I first heard of Tayari Jones when someone sent me a link to her blog post explaining why she was boycotting a writers conference in Arizona. After reading that piece, I reserved her 2005 novel The Untelling at the library.
Nine-year-old Ariadne (Aria) was in a car crash that took the lives of her father and baby sister, and left her mother shell-shocked. Aria, her big sister Hermione and her mother subsequently led dysfunctional lives under a shell of normalcy, until the girls were old enough to move out. The now twenty-five year-old Aria lives in Atlanta, where she has a regular job, and a regular love life with her boyfriend Dwayne. And then Aria misses a period or two, and is sick in the mornings, and her belief that she’s pregnant leads to a trail of falsehoods that loop back to her childhood tragedy.
The Untelling is one of those deceptively simple novels that convince the uninformed that writing is easy. There aren’t any literary pyrotechnics here–Jones isn’t pioneering a new style or genre, and prose is accessible and straightforward. But the story gradually reveals its depths, examining how secrets and lies twist and strain relationships beyond repair. When things go wrong, how does the “awful weight” of truth compare against the “hollow clatter” of lies ? Can we “untell” lies, can we achieve forgiveness–especially when it comes to family?
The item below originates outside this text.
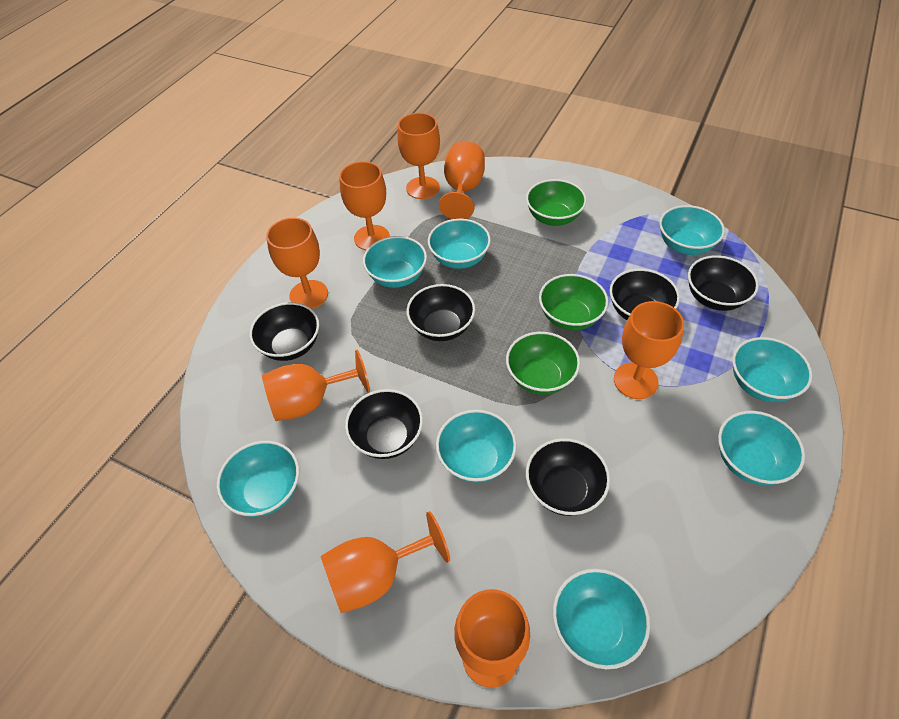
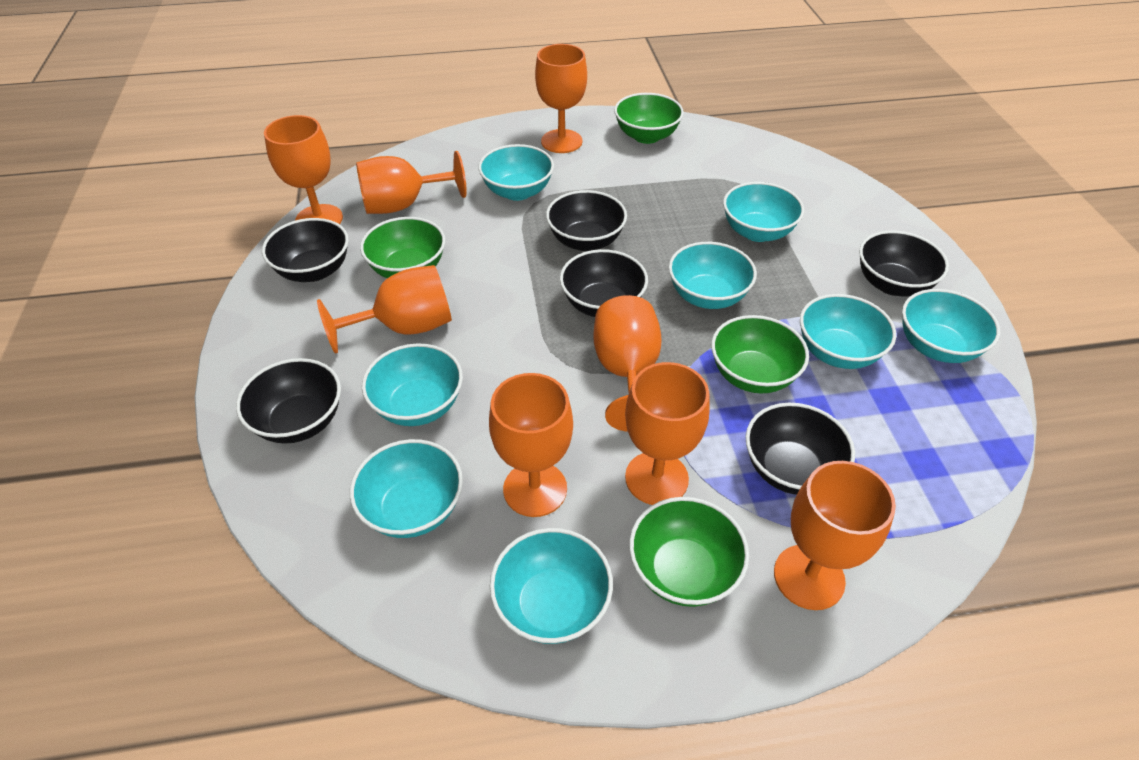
green bowl: 3 -> 4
Aria is a fractured, believable protagonist whose trespasses are all too understandable and yet without reason, whose problems are at once simple and immensely convoluted. She reminded me so much of one of those heroines Alice Munro delights in–ill at ease with who she is and not quite sure what she’s seeking to escape, a girl-woman who distorts her own reality until an unavoidable moment of truth illuminates her life, troubled, but not tragically so. Moreover, Jones often displays a Munroesque deftness of touch when it comes into insights into human nature. Consider:
“I have never been good at playing hard to get, that faked indifference that is supposed to make everyone love you. In romance it wasn’t a matter of promiscuity, no matter what my mother might have said. I’ve never slept with any man for the thrill of it, just because I was curious about how he might move, how it might make me feel. It was more that I was desperate and optimistic at the same time. When a decent-seeming man asked me to lunch or dinner, or just asked for my phone number, my optimism said that he could be the one. My desperation is what made me co-operative, wriggling out of my clothes after only a few kisses.
In a manner that is both different and identical, I am the same way with Hermione, constantly offering myself to her, in the form of cookies baked to honor some greeting card holiday or volunteering to babysit, although she always refuses…”
The Untelling is set in the American South in the nineties and Aria is black; as expected, issues of race–sometimes articulated, sometimes implied–inform the story. During Aria’s first meeting with her (white male) gynecologist, the doctor, seeking to put at her at ease, asks what she does for a living, where she is from and how she managed to get rid of her accent. This sort of thing–questions about the way I speak– is so familiar to me, and Jones really nails the unthinking behind the remarks well-intentioned people often make about people of color. The book’s cover features a bud and a blossom, and while the inference is obvious, I like to think my feelings towards Jones’s writing are mirrored in this illustration–I’ve moved from acceptance to liking to full-blooded admiration for this book and its writer. Strongly recommended.